FREDERICK DELGER, a land-owner of Oakland, California, and the son of Gottlieb and Dorothea (Wechtler) Delger, was born in Saxony, March 11, 1822.  His father, whose life-work was mainly farming, died at about the age of sixty, and his mother also reached that age.  Frederick was brought up to farming, but later learned the shoemaker’s trade, serving three years as an apprentice, and afterward perfecting himself in the art as a traveling journeyman, after the manner of the craft at that time in his native county.  He traversed Germany, Switzerland, Austria, Hungary and Bohemia for some years, and in November, 1849, came to America, by way of Hamburg and New York, going to work at his trade in New York.  He was married in that city, in 1848, to Ernestine Blecher, a native of Darmstadt.  He afterward worked in Philadelphia and again in New York, whence he set out with his wife for California, by way of Cape Horn, in 1852, arriving in San Francisco, January 7, 1853.  After working a short time for others he opened a shoe-shop on his own account, and, himself being frugal and thrifty, he began to accumulate.  Money was abundant in those days, and work of all kinds was paid for on a liberal scale, so that an industrious mechanic, with no disposition to misspend the fruits of his labors, was on the high road to fortune.

Request >> From the biographical sketch of Frederick Delger, list every land he traversed as a traveling journeyman before coming to America.

Dataset entries >>

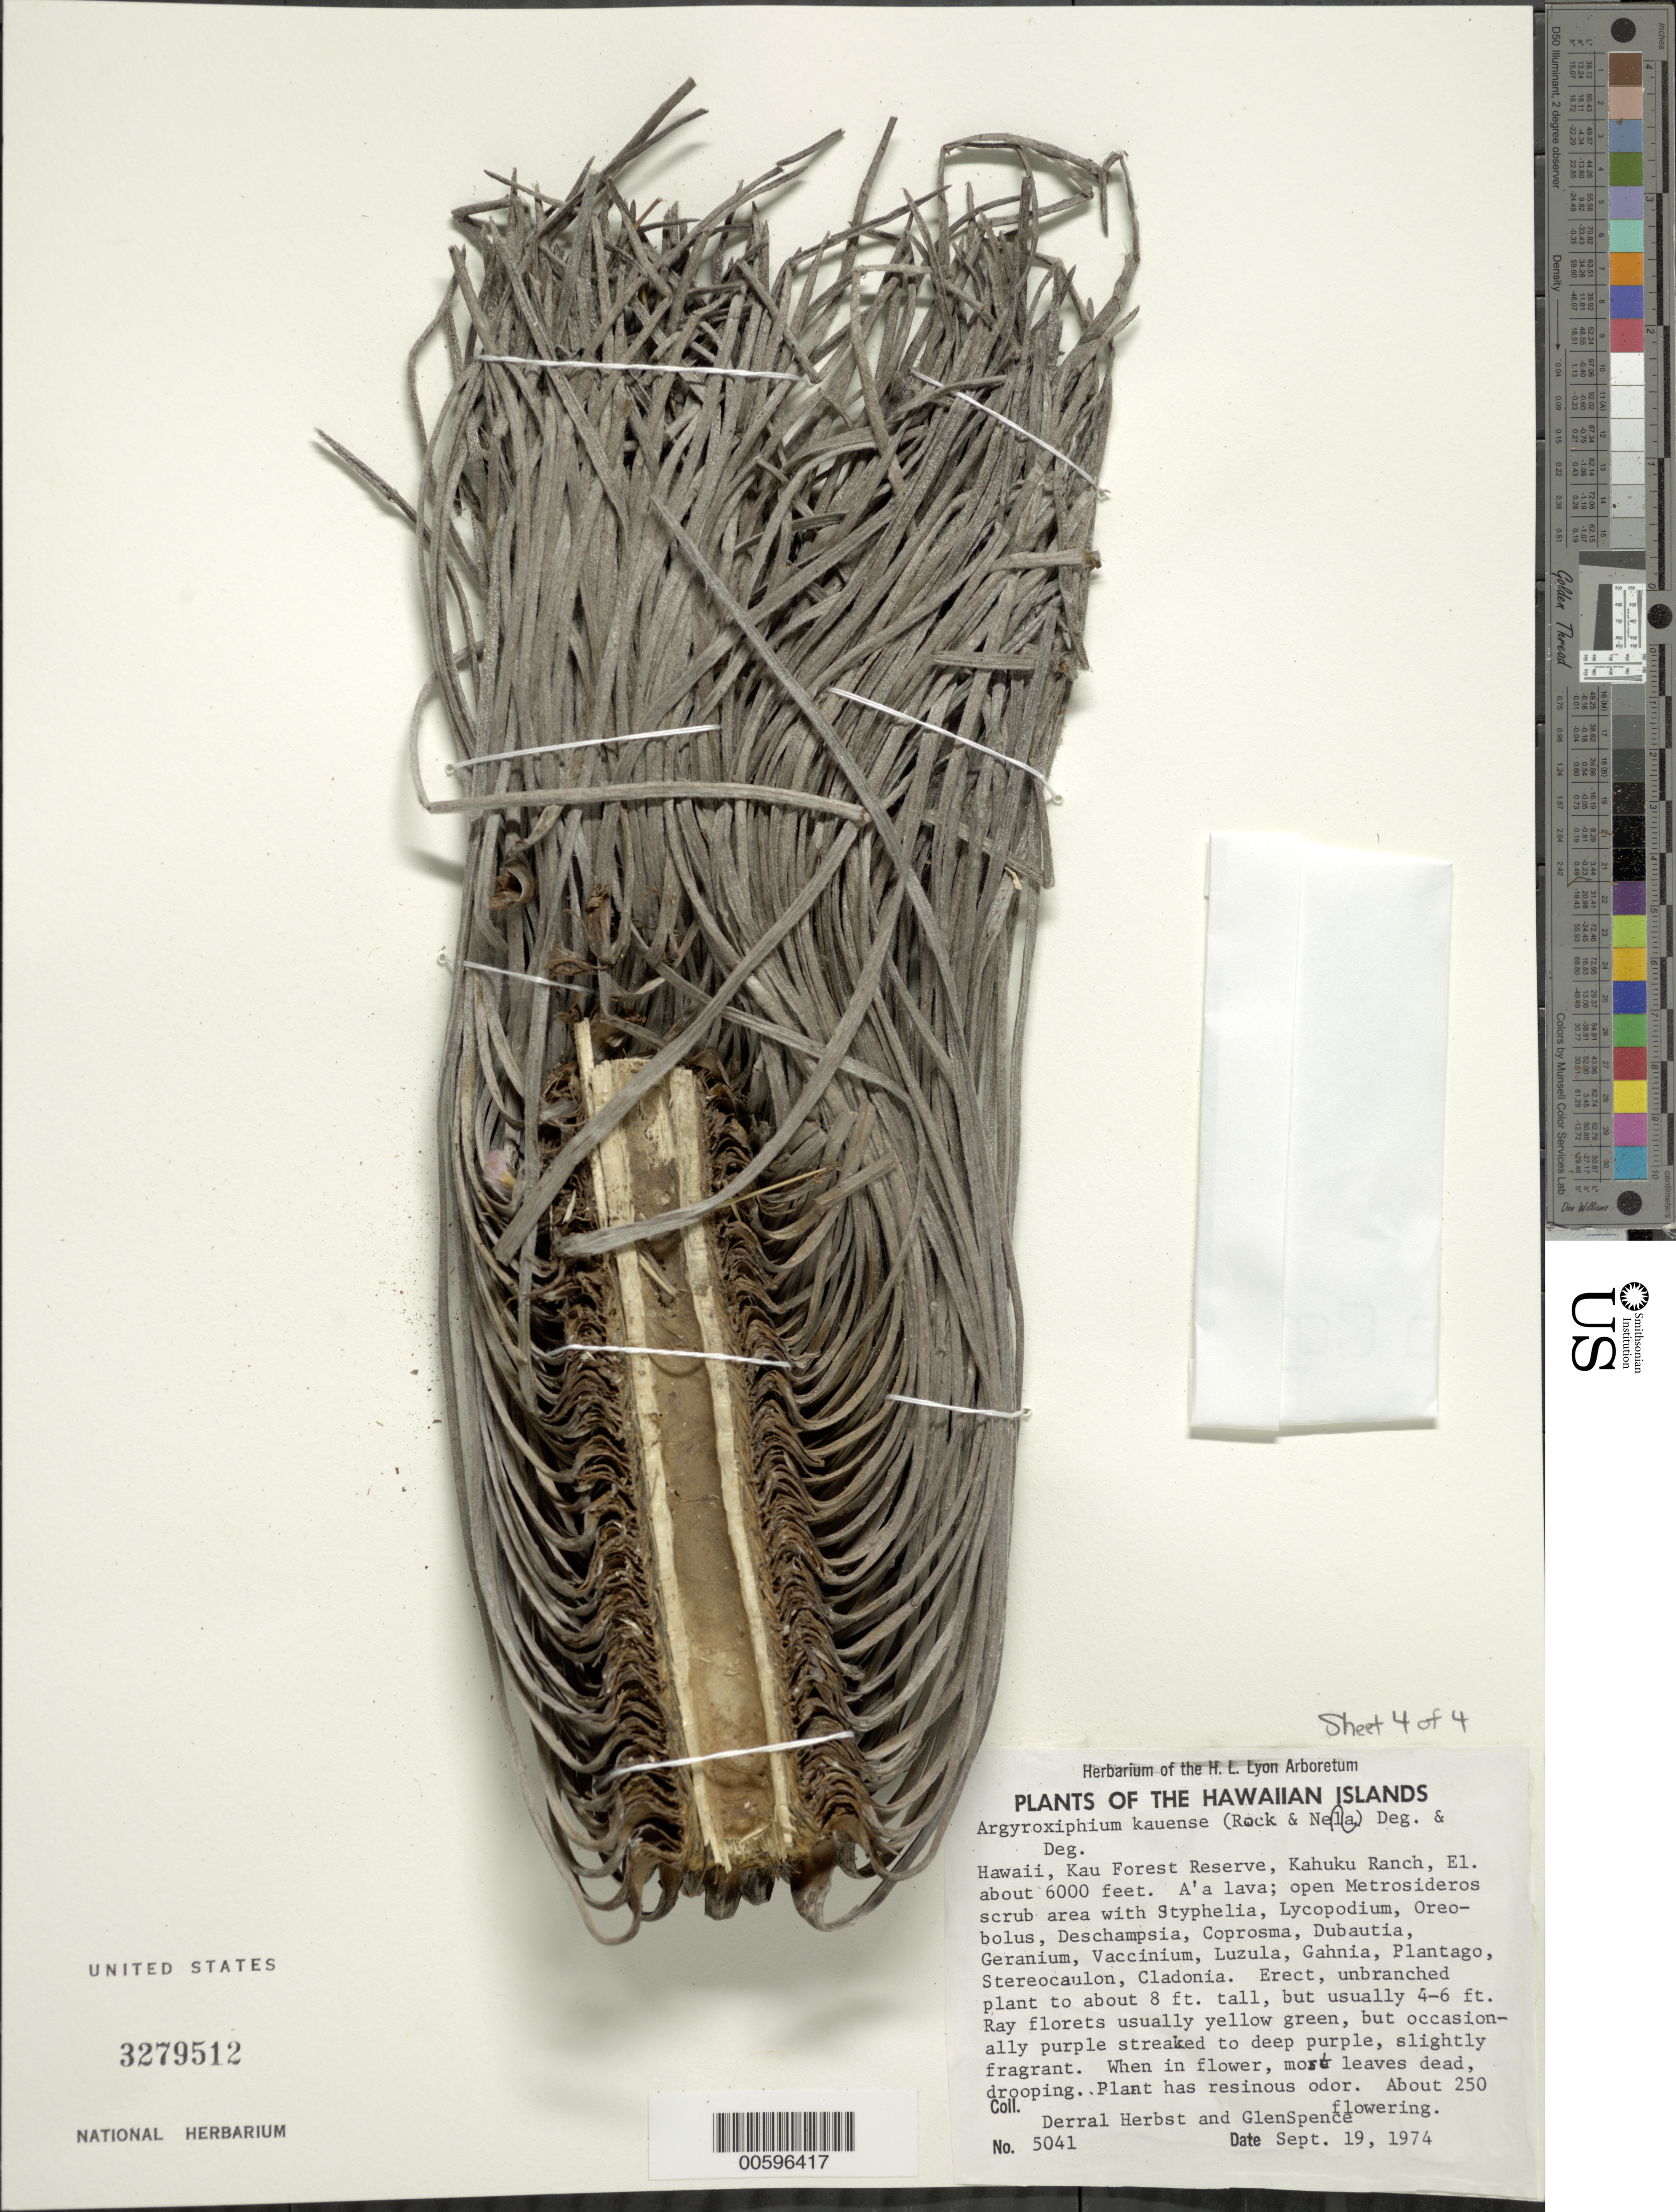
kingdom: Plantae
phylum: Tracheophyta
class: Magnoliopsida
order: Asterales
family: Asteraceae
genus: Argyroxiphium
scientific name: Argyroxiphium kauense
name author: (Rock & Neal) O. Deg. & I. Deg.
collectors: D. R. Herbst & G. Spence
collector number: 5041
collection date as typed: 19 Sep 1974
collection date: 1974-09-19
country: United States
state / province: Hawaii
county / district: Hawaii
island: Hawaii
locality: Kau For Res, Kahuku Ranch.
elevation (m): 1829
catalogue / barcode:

Answer below >> Germany, Switzerland, Austria, Hungary, Bohemia